Chennai, Mar 7: Only about 50% of the buildings in the city have rain water harvesting systems in the city, says Sekhar Raghavan, director of Rain Centre, an organisation that is working on alternatives for storing water.
Abhishek Karanam, an IT employee staying in Nungambakkam, was one of many residents who didn’t receive water for two days last month. “We were supplied bore water initially, but it was too salty to use for anything. Later, we purchased water from private water tankers,” he said. When asked about the rainwater harvesting system, he was clueless.
According to the Tamil Nadu Combined Development and Building Rules that was released last month during the Budget, every building has to set up a RHW system. The rule was made keeping in view the impending water crisis in the city.
But, this is not the first time such a rule has come out. Sekhar says, “As per 2002 law, RHWs were mandatory in every building in the State. By 2004, almost every household in Chennai had a sump to collect the water. But the structures, that resembled bore wells, were poorly designed. Its intake was low, and it overflowed and clogged often. Seeing this, the people switched to borewells. The bore wells are dug deep into the ground, where, rainwater that would have seeped in through cracks, is drawn. The water is usually very salty and is not recommended by us.”
As the older RHW systems didn’t last longer than three years, Sekhar’s team filed an audit to the government, recommending an improvised structure, called recharge wells. The State government has asked the citizens to incorporate the changes suggested by Sekhar’s report.
Rajasekharan, an official at the Chennai Metro Water Supply and Sewage Board, said that there is a lack of knowledge about the benefits of the RWHs. He says, “Chennai doesn’t have many options to fall back on.
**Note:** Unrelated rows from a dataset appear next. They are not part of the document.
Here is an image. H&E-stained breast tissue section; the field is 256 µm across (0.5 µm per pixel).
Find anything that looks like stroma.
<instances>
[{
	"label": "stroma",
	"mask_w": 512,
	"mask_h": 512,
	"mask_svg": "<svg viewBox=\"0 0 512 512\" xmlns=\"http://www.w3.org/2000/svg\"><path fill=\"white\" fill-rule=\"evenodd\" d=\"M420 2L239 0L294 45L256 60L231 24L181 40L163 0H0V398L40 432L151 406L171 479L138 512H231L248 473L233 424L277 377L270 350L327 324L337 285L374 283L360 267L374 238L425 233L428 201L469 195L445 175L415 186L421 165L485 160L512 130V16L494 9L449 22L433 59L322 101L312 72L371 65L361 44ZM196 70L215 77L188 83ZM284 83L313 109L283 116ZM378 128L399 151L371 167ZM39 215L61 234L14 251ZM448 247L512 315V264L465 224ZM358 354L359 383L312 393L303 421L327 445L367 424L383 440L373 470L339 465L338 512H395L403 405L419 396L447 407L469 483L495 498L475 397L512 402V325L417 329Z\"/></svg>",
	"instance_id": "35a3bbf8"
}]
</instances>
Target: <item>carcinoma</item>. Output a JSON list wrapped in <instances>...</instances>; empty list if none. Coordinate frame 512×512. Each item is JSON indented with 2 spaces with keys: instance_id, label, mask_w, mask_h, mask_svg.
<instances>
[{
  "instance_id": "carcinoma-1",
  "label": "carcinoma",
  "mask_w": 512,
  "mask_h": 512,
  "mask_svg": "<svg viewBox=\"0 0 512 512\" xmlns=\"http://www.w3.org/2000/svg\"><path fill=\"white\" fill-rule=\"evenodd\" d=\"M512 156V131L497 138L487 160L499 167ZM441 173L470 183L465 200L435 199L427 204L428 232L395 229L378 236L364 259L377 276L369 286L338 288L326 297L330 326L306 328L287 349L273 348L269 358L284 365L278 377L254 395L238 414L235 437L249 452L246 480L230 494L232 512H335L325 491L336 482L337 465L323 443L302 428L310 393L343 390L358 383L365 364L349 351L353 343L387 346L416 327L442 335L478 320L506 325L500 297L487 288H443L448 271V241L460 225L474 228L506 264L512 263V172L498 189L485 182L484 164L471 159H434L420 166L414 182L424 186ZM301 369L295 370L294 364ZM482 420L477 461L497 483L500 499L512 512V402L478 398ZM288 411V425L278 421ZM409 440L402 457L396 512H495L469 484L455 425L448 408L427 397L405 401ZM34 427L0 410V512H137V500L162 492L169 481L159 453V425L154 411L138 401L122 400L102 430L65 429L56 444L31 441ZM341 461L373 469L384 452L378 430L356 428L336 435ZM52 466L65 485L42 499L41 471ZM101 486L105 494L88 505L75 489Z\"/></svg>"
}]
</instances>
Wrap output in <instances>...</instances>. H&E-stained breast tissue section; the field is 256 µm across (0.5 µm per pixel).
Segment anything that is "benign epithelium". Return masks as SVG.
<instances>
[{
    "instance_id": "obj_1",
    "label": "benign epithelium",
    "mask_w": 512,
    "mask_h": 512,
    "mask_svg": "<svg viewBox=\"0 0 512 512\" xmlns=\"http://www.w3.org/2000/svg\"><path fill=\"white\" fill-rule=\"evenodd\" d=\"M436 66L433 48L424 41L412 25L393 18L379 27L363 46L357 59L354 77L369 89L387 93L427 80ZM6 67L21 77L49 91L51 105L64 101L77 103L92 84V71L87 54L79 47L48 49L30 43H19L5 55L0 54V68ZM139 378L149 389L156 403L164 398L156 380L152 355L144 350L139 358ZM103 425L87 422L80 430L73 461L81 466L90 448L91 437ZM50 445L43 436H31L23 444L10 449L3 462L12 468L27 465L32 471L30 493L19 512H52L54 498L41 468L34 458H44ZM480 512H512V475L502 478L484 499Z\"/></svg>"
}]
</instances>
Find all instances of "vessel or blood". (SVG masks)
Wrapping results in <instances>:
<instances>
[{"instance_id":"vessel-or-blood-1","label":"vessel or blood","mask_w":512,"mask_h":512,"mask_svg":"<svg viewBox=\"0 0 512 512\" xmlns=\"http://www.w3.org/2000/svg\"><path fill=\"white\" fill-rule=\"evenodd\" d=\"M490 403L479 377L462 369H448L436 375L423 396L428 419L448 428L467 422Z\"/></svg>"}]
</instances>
The water table(the height of groundwater) in many areas is dipping day by day. All the water that the city gets, comes from the rains. It is sensible that we store the rainwater to escape the crisis, but the people here hesitate to install it. Every owner spends lakhs on having a parking slot and a garden, but installing a RHW is considered a waste.”
“In coastal areas like Chennai, if the rainwater is not collected, the water goes directly into the sea and gets wasted. We cannot afford to waste water in this way. It is the responsibility of the government to check on the implementation of the law. When it was not done in 15 years, what can be expected now?, he asked.